Ballad Gal
Ballad Gal
@ballad-gal
3 months ago
3 posts

I'm glad to know about the Strothers string gauge guide. I can see that the gauge suggestions may be a little on the light side in view of what some folks have said, but it's a good reference to have when you're unsure. Thanks again to everyone for your responses.

Strumelia
Strumelia
@strumelia
3 months ago
1,541 posts

There's also a funny paradox at play with this...  

Generally, you use a lighter gauge string to help you tune to a higher note without breaking, and a heavier gauge string to help you tune to a lower note without being floppy. That's why 'bass note strings' are heavier than melody strings.

However, there comes a point at which this can be taken too far.  For example, a super thin .008 string tuned to a high note may actually break because it's so thin, and perhaps a .009 in its place might not break for that same note.  Likewise, if you go to TOO heavy gauge in an effort to attain a real low note, the string will not fit properly in the nut and bridge slots, creating buzzes and becoming difficult to fret.

There's a practical range to work within when trying to balance the three factors that govern this:  1) scale length/VSL  2) note you are wanting to tune to, and 3) string gauge/thickness.  No matter how thin your string, you'll never be able to tune two octaves higher than typical DAdd on a normal sized dulcimer. And no matter how thick your string, you'll never be able to tune a normal sized dulcimer to the same low note you could on an orchestra's standup double bass viol for example.  Stringed instruments are certain sizes for a reason- they are designed to be tuned somewhere within a certain reasonable range of notes for their size.




--
Site Owner

Those irritated by grain of sand best avoid beach.
-Strumelia proverb c.1990
Black Dog Bess
Black Dog Bess
@black-dog-bess
3 months ago
20 posts

I used to be mystified about string gauges until I found the Strothers string guide online. Just go to strothers.com and choose string gauge calculator under the dulcimer tab. You just plug in the note you want and the VSL and bang! it gives you a gauge. I think the general feeling is that the gauge suggestions are a little light but this is something that varies from player to player. At least it gives you a place to start. I have also found that through experience, I can judge by feel when I am pushing my luck with a string. As you tune up, just press on the string to feel how much give there is. If it's starting to feel tight, you would be wise to back off.

Hope this helps, Barb

Ballad Gal
Ballad Gal
@ballad-gal
3 months ago
3 posts

Thanks to everyone for your input. I've made some notes. I realize there are variables, but even guidelines given are helpful. I broke a couple of 9 gauge strings a few months ago but, alas, I can't recall what I was attempting to tune to at the time.

Strumelia
Strumelia
@strumelia
3 months ago
1,541 posts

On a 28 or 28.5" scale, I would think .009 and .010 strings would tend to more often break if you try tuning any higher than a high e  (for melody strings).  That's just my own experience.




--
Site Owner

Those irritated by grain of sand best avoid beach.
-Strumelia proverb c.1990
Ken Hulme
Ken Hulme
@ken-hulme
3 months ago
1,483 posts

Too many variables to say definitively.  New strings, a week old, six months old, more?   Never tuned above C or regularly tuned up and down?  Never been tuned above DAA, or regularly tuned up and down?  String vibrating as you tune it, or static?  Tuner gear ratio (high ratios like 1:18 easier on strings than 1:4)?  

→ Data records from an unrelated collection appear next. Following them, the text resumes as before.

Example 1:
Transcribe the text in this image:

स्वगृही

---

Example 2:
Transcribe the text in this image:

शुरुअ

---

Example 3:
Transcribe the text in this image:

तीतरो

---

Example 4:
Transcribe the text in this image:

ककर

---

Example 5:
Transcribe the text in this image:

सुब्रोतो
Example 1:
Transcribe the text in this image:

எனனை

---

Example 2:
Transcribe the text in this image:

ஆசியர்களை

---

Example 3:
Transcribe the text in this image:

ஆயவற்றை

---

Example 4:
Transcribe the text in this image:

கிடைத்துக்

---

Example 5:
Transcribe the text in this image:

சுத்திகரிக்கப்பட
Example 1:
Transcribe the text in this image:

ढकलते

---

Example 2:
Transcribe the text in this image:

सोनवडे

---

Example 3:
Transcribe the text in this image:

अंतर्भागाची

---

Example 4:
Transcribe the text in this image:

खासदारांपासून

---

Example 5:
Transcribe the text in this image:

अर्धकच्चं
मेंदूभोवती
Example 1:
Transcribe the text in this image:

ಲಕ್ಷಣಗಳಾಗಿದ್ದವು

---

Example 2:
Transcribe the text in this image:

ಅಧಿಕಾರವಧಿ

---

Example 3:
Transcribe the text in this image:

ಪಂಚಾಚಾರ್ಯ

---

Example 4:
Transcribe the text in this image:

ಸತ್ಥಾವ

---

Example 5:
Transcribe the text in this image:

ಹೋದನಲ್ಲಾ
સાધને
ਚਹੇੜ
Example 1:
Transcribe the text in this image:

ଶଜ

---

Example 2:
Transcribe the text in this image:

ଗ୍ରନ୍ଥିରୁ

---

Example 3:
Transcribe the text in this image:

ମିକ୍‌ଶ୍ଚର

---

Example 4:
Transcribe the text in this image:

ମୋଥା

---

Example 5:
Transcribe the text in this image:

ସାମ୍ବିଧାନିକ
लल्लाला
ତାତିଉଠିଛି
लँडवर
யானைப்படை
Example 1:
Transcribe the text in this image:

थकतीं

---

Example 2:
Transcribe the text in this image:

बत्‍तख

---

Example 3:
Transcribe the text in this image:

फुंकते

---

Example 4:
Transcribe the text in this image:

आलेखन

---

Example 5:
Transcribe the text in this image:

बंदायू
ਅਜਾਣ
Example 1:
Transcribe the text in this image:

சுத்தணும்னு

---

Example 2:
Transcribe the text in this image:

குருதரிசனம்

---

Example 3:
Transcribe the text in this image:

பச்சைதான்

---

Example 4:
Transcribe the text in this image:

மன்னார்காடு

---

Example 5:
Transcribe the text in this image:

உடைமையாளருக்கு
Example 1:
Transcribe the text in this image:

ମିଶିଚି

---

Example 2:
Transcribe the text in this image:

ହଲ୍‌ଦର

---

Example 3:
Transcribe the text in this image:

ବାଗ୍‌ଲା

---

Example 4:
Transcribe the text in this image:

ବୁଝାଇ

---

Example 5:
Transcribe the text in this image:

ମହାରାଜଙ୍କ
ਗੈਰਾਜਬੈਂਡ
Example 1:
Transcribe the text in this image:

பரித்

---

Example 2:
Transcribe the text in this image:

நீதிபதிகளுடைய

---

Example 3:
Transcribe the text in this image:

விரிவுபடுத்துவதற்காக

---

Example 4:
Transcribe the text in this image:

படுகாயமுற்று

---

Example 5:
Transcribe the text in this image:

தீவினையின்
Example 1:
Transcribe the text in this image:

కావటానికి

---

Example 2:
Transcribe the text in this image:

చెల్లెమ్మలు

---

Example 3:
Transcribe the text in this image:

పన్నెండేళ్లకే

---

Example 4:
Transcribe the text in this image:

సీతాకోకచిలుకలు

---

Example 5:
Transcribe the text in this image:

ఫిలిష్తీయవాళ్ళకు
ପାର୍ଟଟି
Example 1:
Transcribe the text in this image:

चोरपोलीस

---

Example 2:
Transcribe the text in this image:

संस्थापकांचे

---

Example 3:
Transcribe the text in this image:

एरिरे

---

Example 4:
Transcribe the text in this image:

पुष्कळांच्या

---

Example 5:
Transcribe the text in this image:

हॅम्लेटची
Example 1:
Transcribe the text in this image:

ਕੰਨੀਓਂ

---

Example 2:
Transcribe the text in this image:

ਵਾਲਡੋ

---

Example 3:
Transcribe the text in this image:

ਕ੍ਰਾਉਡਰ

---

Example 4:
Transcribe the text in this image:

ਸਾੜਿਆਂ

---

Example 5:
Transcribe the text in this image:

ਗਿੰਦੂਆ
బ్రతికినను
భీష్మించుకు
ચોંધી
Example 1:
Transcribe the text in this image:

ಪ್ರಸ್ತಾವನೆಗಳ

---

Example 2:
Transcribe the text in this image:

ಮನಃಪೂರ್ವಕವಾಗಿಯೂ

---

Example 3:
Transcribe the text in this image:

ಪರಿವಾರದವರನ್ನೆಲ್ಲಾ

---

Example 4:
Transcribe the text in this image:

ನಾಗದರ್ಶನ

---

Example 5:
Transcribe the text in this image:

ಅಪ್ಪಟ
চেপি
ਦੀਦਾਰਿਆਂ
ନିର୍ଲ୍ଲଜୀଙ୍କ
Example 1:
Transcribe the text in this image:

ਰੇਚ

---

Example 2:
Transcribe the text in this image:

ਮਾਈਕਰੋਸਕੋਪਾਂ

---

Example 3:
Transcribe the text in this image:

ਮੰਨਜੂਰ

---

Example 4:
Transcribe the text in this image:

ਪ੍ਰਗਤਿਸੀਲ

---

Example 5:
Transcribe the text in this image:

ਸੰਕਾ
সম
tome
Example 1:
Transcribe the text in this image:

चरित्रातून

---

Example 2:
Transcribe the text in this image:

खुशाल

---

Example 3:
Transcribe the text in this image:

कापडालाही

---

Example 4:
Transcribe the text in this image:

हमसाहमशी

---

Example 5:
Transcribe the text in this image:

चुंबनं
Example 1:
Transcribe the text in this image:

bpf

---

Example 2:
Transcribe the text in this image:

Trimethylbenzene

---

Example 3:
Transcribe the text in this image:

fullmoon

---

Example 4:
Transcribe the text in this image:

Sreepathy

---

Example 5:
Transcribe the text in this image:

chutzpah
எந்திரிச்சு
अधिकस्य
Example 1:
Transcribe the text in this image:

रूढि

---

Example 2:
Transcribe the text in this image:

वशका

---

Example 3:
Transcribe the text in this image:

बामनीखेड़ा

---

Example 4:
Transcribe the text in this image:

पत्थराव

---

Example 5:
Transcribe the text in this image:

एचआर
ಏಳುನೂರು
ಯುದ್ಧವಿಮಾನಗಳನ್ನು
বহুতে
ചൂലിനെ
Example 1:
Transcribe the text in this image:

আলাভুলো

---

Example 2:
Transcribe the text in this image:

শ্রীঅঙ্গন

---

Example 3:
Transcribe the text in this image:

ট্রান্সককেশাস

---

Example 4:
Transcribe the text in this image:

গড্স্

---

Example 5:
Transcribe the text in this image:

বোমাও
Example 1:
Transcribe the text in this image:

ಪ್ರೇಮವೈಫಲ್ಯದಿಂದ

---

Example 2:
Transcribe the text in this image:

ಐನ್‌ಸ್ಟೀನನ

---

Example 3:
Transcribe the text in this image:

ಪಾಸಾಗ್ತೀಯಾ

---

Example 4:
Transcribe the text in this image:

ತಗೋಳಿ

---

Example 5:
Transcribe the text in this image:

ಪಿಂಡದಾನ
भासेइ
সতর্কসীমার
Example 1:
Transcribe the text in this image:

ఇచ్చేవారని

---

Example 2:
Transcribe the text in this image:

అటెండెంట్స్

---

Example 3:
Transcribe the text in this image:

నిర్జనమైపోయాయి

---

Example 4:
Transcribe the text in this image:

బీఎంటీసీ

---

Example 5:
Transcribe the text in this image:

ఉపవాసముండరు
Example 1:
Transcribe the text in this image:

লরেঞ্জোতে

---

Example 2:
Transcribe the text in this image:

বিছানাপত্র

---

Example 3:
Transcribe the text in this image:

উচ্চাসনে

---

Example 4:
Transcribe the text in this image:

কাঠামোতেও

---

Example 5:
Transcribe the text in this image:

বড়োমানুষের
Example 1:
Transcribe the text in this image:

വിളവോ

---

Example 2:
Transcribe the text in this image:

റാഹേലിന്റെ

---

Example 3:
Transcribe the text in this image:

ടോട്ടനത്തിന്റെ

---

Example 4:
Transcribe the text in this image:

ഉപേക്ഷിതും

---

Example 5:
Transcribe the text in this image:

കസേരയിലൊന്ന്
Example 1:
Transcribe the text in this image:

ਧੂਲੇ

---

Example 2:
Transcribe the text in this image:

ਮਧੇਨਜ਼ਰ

updated by @ken-hulme: 10/16/18 12:26:15PM
Robin Clark
Robin Clark
@robin-clark
3 months ago
257 posts

I have one customer who plays a 27.5" VSL dulcimer with 0.024, 0.012, 2 x 0.010 string gauges up at F,C,f,f above D,A,d,d on stage and when recording.

https://www.threeleggdmare.com/

There's definitely a balance between pitch, string gauge and scale length.  For a given VSL there will be a physical top pitch and bottom pitch you could reach irrespective of the string gauges you try.  This is because every string has an optimum tension at which it will vibrate the best.  A good way to get an indication of this is to look at other instruments VSLs, such as mandolin or guitar, and compare where their standard string gauges and pitches lay against your dulcimer's VSL.

Matt Berg
Matt Berg
@matt-berg
3 months ago
45 posts

This does not directly answer your question, but the highest standard tuning that I generally see is EBee.  If you are just playing around, I would purchase multiple sets.  (If you have a guitar center, ask at accessory counter for individual strings at about $1 each.) Then just keep tuning until..."POP!"

Ballad Gal
Ballad Gal
@ballad-gal
3 months ago
3 posts

I have strings in gauges 9, 10, 12, & 22 and dulcimers with 28 1/2" & 28" VSLs. What is the highest note (i.e. g4) that I can tune EACH of these gauges to without the string being likely to break? Info appreciated!